THE VIRGINIAN-PILOT Copyright (c) 1996, Landmark Communications, Inc. DATE: Friday, July 12, 1996 TAG: 9607120467 SECTION: FRONT PAGE: A12 EDITION: FINAL SOURCE: BY MASON PETERS, STAFF WRITER LENGTH: 76 lines
When Hurricane Bertha was just a squalling child making waves east of the Antilles, savvy skippers started looking for shelter.
Most boat captains and sailors along the coast behind Cape Hatteras are familiar with several harbors where they can safely anchor or moor their vessels during a storm.
``Hurricane holes'' they're called, and as early as Wednesday the protected docks and anchorages began filling with boats big and small.
Fifty charter boats and private yachts headed for the three marinas in Coinjock, where the Intracostal Waterway's eastern leg connects Norfolk to Albemarle Sound.
``Most of them are charter boats from the Oregon Inlet Fishing Center and from the Pirate's Cove docks on the causeway at Nags Head,'' said Eddie Harrison at Harrison's Marina.
Across the Intracostal Waterway canal from Harrison's, a fleet of charter boats and private yachts tied up at the Coinjock Marina, where Carl and Jeanne Davis and their son, Louis, know the first names of hundreds of skippers who pass through every year.
About 15 to 20 boats were expected at the Midway Marina in Coinjock by nightfall Thursday.
Farther west along the north shore of Albemarle Sound, a day-long procession of safety-seeking skippers cruised up the Pasquotank River to Elizabeth City and the Dismal Swamp Canal.

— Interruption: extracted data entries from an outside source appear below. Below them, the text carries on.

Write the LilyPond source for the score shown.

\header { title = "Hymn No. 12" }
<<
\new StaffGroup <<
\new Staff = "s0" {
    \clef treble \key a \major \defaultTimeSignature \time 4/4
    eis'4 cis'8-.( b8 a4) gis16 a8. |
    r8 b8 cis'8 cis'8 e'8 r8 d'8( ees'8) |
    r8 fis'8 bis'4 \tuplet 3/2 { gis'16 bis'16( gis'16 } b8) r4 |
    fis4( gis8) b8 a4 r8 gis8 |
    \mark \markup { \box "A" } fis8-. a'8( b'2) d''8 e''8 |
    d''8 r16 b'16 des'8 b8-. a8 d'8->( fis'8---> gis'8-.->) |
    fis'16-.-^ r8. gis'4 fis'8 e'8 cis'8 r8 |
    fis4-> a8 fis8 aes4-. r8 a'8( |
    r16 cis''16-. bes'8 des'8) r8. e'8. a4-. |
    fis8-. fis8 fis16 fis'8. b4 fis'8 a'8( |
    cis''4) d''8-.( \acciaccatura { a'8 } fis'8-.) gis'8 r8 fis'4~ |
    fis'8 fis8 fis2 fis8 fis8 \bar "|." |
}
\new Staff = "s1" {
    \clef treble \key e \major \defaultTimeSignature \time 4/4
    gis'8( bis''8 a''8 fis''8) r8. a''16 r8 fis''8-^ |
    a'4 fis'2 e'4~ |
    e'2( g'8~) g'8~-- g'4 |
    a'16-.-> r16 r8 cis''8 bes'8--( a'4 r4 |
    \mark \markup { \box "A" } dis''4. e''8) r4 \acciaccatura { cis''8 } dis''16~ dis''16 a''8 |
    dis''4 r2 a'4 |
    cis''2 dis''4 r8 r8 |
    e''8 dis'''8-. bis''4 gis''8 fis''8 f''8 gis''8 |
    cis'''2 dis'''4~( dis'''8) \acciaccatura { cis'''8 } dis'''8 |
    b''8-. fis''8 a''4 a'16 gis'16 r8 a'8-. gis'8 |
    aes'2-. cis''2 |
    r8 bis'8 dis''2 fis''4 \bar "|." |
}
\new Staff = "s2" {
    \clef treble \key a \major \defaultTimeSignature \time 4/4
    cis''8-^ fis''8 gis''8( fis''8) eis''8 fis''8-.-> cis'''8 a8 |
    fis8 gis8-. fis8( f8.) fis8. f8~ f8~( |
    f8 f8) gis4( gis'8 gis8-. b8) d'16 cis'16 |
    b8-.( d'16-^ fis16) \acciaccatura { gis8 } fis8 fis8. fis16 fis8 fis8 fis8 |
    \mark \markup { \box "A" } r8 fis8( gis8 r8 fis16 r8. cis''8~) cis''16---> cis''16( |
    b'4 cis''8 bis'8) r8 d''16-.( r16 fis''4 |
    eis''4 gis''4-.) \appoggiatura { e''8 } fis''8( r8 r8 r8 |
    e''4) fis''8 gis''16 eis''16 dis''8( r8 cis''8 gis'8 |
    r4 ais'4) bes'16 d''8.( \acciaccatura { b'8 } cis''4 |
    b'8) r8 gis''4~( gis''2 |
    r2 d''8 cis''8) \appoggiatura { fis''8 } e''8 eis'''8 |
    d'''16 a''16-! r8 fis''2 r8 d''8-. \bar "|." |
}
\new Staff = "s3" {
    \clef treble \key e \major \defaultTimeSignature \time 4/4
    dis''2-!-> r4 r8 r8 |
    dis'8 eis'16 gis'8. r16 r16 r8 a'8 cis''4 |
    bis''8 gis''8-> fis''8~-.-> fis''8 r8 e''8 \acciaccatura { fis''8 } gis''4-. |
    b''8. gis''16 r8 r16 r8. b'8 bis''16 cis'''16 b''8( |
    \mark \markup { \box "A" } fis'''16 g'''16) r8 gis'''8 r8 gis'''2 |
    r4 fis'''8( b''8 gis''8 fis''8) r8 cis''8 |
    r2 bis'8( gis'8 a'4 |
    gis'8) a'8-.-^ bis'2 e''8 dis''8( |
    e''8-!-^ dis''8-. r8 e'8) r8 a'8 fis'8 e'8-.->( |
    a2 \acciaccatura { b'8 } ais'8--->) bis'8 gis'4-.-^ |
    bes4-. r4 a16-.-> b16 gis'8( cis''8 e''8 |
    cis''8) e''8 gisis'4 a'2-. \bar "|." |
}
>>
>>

At Pelican Marina in Elizabeth City, boats coming and going kept Ervin Stahel on the run. The operator of the busy fuel and docking facility moved about 15 small sailing vessels through the Camden Bridge to Elizabeth City and back to a protected canal directly across U.S. 158 from the Pelican Marina slips, where the boats had been docked.
``We put the larger boats at other docks or moorings,'' Stahel said.

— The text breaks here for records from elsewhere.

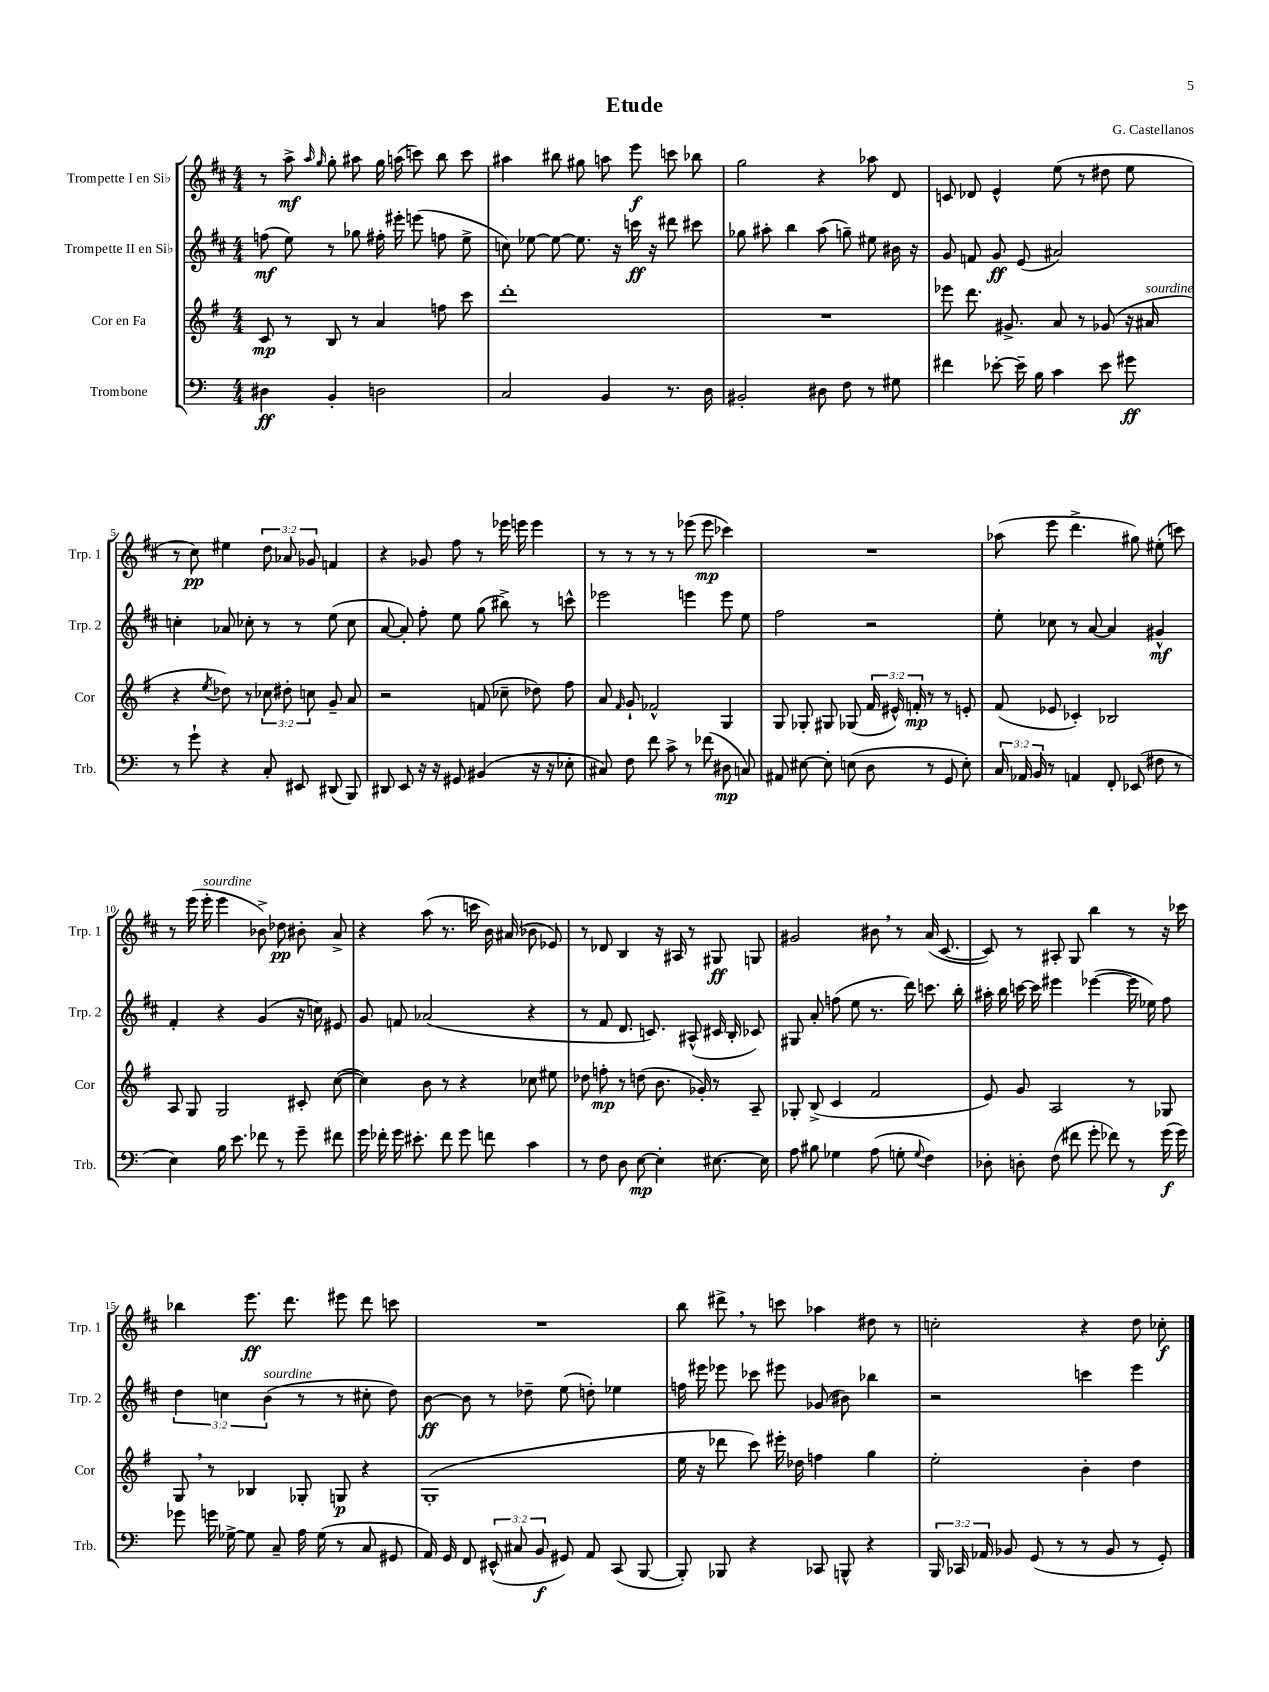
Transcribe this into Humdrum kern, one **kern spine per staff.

**kern	**kern	**kern	**kern
*staff4	*staff3	*staff2	*staff1
*clefF4	*clefG2	*clefG2	*clefG2
*k[]	*k[f#]	*k[f#c#]	*k[f#c#]
*M4/4	*M4/4	*M4/4	*M4/4
4D#	8c	(8ff	8r
.	8r	8ee)	8aa^
.	.	.	16qqaa
.	.	.	16qqgg
4BB'	8B	8r	8gg'
.	8r	8gg-	8aa#
2D	4a	16ff#'	16gg
.	.	16eee#'	(16aa
.	.	(8eee	8ccc)
.	8ff	8ff	8bb
.	8ccc	8ee^	8ccc
=	=	=	=
2C	1ddd'	8cc)	4aa#
.	.	[8ee-	.
.	.	8ee-_	8bb#
.	.	8.ee-]	8gg#
4BB	.	.	8aa
.	.	16r	.
.	.	16ccc	8eee
.	.	16r	.
8.r	.	8ddd#	8ccc
.	.	8ccc#	8bb-
16D	.	.	.
=	=	=	=
2BB#'	1r	8gg-	2gg
.	.	8aa#'	.
.	.	4bb	.
8D#	.	(8aa#	4r
8F	.	8gg~)	.
8r	.	8ee#	8aa-
8G#	.	16b#	8d
.	.	16r	.
=	=	=	=
4f#	8eee-	8g	8c
.	8.ddd	8f	8d-
[8e-'	.	8g	4e^^
.	8.g#^	.	.
16e-~]	.	(8e	.
16B	.	.	.
4c	8a	2a#)	(8ee
.	8r	.	8r
8e-	(8g-	.	8dd#
8g#	16r	.	8ee
.	16a#	.	.
=	=	=	=
8r	4r	4cc'	8r
8g`	.	.	8cc#)
.	8qee	.	.
4r	8dd-)	8a-	4ee#
.	8r	8cc-'	.
8C'	12cc-	8r	12dd
.	12dd#'	.	12a-
8EE#	.	8r	.
.	12cc	.	12g-
(8DD#	8g~	(8ee	4f
8BBB)	8a	8cc-	.
=	=	=	=
8DD#	2r	[8a	4r
8EE	.	8a'])	.
16r	.	8ff#'	8g-
16r	.	.	.
8GG#	.	8ee	8ff#
(4BB#	(8f	(8gg	8r
.	8cc-~	8bb#^)	16eee-
.	.	.	16eee
16r	8dd-)	8r	4eee
16r	.	.	.
8E-'	8ff#	8ccc^^	.
=	=	=	=
8C#)	8a	2eee-	8r
.	16qqf#	.	.
8F	8g`	.	8r
8f	2f-^^	.	8r
8c^	.	.	8r
8r	.	4eee	(8eee-
(8f-	.	.	8eee-
8D#	4G	8eee	4ccc-)
8C)	.	8ee	.
=	=	=	=
8AA#	8G	2ff#	1r
[8E#	8G-'	.	.
8E#']	8G#	.	.
(8E	(8G-	.	.
8D	24f#	2r	.
.	24e#^^)	.	.
.	24f'	.	.
8r	8r	.	.
8GG	8r	.	.
8E')	8e'	.	.
=	=	=	=
24C	(8f#	8ee'	(8aa-
24AA-	.	.	.
24BB	.	.	.
8r	8e-	8cc-	8eee
4AA	4c-')	8r	4.ddd^
.	.	[8a	.
8FF'	2B-	4a]	.
(8EE-	.	.	8gg#)
8F#	.	4g#^^	(8ee#'
8r	.	.	8ccc)
=	=	=	=
4E)	8A	4f#'	8r
.	8G	.	(16eee
.	.	.	16eee'
16B	2G	4r	4eee
8.e	.	.	.
8f-	.	(4g	8b-^)
8r	.	.	8dd-
8g~	8c#'	16r	8b#'
.	.	16cc)	.
8f#	([8cc	8e#	8a^
=	=	=	=
16g	4cc])	8g	4r
16f-'	.	.	.
16g	.	8f	.
8.e#'	.	.	.
.	8b	(2a-	(8aa
8f-	8r	.	8.r
8g	4r	.	.
.	.	.	16ccc
8f	.	.	16b)
.	.	.	(16a#
4c	8cc-	4r	8b-
.	8ee#	.	8e-)
=	=	=	=
8r	8dd-	8r	8r
8F	8ff'	8f#	8d-
8D	8r	8.d	4B
[8E	(8dd	.	.
.	.	8.c)	.
4E']	8.b	.	16r
.	.	.	16A#
.	.	(8A#^^	8r
.	16g-')	.	.
[8.E#	8r	16c#	8G#
.	.	16B'	.
.	8A~	8c-)	8G
16E#]	.	.	.
=	=	=	=
8A	8G-'	8G#	2g#
8B#	(8B^	8a'	.
4G-	4c	(8ff	.
.	.	8ee	.
(8A	2f#	8.r	8b#
8G'	.	.	8r
.	.	16ddd)	.
8qqG	.	.	.
4F)	.	8.ccc	(16a
.	.	.	[8.c#
.	.	16bb'	.
=	=	=	=
8D-'	8e)	16aa#'	8c#])
.	.	16bb	.
8D'	8g	[16ccc	8r
.	.	16ccc]	.
(8F	2A	4eee#	8A#'
8f#	.	.	8G
8g'	.	([4eee-	4bb
8f-)	.	.	.
8r	8r	16eee-]	8r
.	.	16ee-)	.
(16g	8G-	8ff#	16r
16g)	.	.	16ccc-
=	=	=	=
8g-	8G	6dd	4bb-
16g	8r	.	.
.	.	6cc	.
[16G-^	.	.	.
8G-]	4B-	.	8.eee
.	.	(6b	.
8C~	.	.	.
.	.	.	8.ddd
16A	8G-'	8r	.
(16G-	.	.	.
8r	8G	8r	8eee#
8C	4r	8cc#'	8ddd
8GG#	.	8dd)	8ccc
=	=	=	=
16AA)	(1G'	[8b	1r
16GG	.	.	.
8FF	.	8b]	.
(12EE#^^	.	8r	.
12C#	.	.	.
.	.	8dd-~	.
12BB	.	.	.
8GG#)	.	(8ee	.
8AA	.	8dd')	.
(8CC	.	4ee-	.
[8BBB	.	.	.
=	=	=	=
8BBB'])	16ee	16ff	8bb
.	16r	16eee#	.
8BBB-	8ddd-	8eee-	8ddd#^
4r	8ccc)	8ccc-	8r
.	16eee#'	8eee#	8ccc
.	16dd-	.	.
8CC-	4ff	(8g-	4aa-
8BBB^^	.	8b#)	.
4r	4gg	4bb-	8dd#
.	.	.	8r
=	=	=	=
24BBB	2ee'	2r	2cc'
24CC-	.	.	.
24AA-	.	.	.
8BB-	.	.	.
(8GG	.	.	.
8r	.	.	.
8r	4b'	4ccc	4r
8BB-	.	.	.
8r	4dd	4eee	8dd
8GG')	.	.	8cc-'
==	==	==	==
*-	*-	*-	*-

Across the Pasquotank River from the Pelican, Mary Hadley Griffin, proprietor of the Elizabeth City Shipyard, sent a fleet of the smaller boats at her docks to safer shelter upriver.

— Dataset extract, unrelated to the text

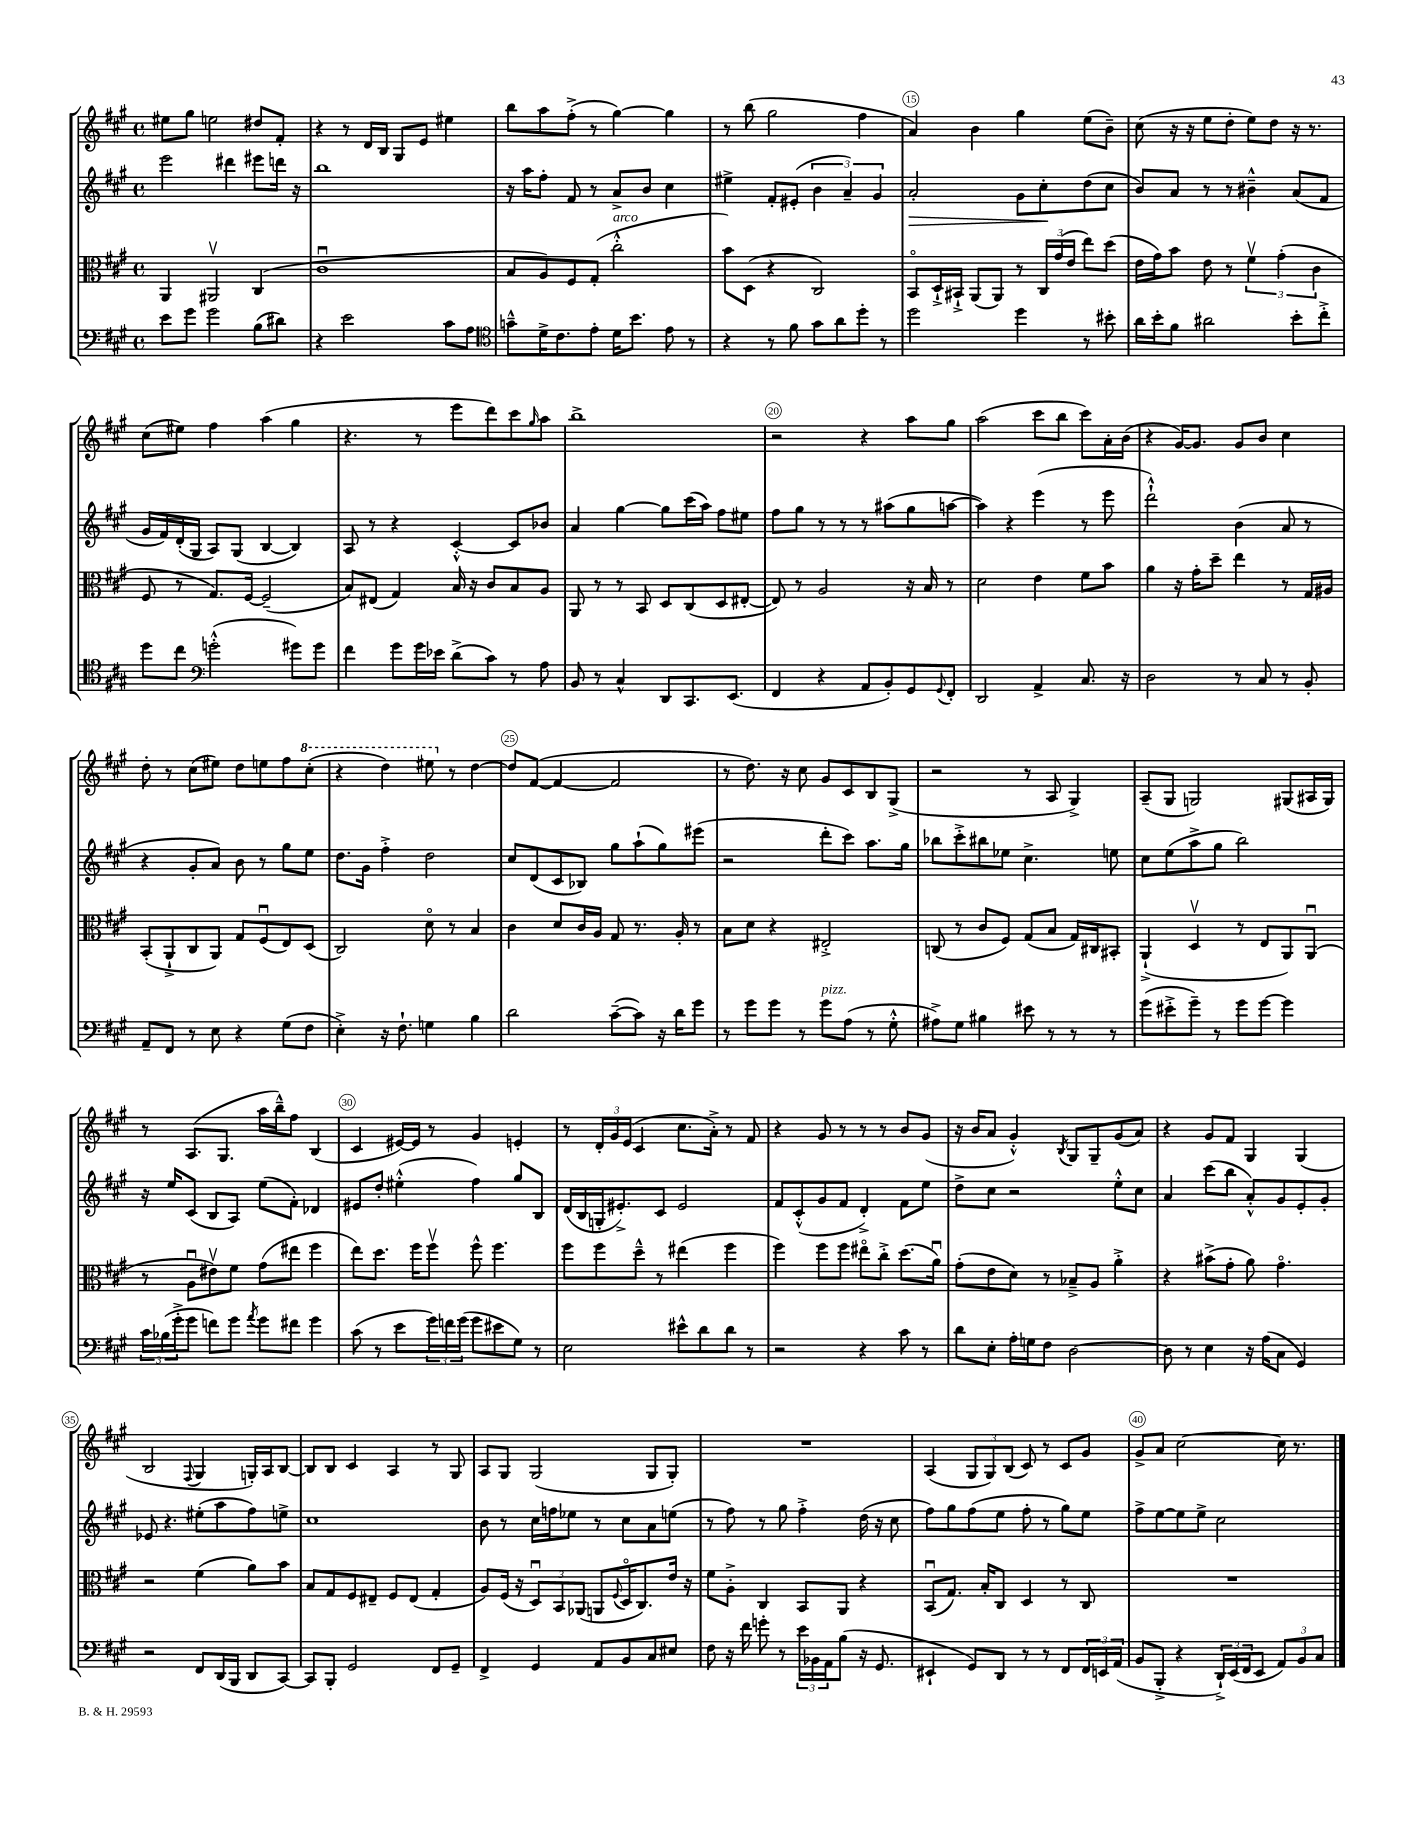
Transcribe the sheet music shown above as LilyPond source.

Griffin and her son, Ralph, spent much of the day doubling and tripling mooring lines on larger boats that had to remain at the shipyard docks. In between line-handling, they hauled out boats whose owners wanted to get them on dry land before the winds arrived.
A mini-fleet of charter boats and yacht-fishermen from the Oregon Inlet Fishing Center also sought safety up the Pasquotank at Lamb's Marina in Camden County above Elizabeth City.
Georgia Lamb said she expected to have nearly 60 boats in the protected canal that leads to the marina from the Pasquotank River.
``I've warned some of the deeper-draft sailboat captains that they may end up with the keel in the mud if the water goes out very far, but nobody seems to mind,'' she said.
A special kind of safety was found up the Dismal Swamp Canal, where safety-seeking boats were free to anchor or tie off until after the storm.
``We'll work as late into Thursday night as necessary to make sure everyone is accommodated,'' said Penny Leary-Smith, director of the Dismal Swamp Canal Visitor Center on U.S. 17 north of South Mills.
By nightfall the boat dock behind the welcome center was full.
The center is one of the few such facilities designed to help sailors as well as motorists. Drivers and campers call roll in from U.S. 17 while sailors and their boats pull into the docks 50 feet to the west.
The Dismal Swamp Canal is the alternate Intracostal Waterway route between Norfolk and Albemarle Sound, roughly paralleling the Albemarle and Chesapeake Canal between Great Bridge and Coinjock.
Similar scenes were going on at Edenton and at smaller marinas up the Chowan and Roanoke rivers.
And many sailboat skippers said they were heading for Broad Creek, off the waterway south of Coinjock. ILLUSTRATION: Photo
STEVE EARLEY/The Virginian-Pilot
Louis Davis tried to shoehorn in as many boats as possible Thursday
at the Coinjock Marina. He said he had to turn away 30 more.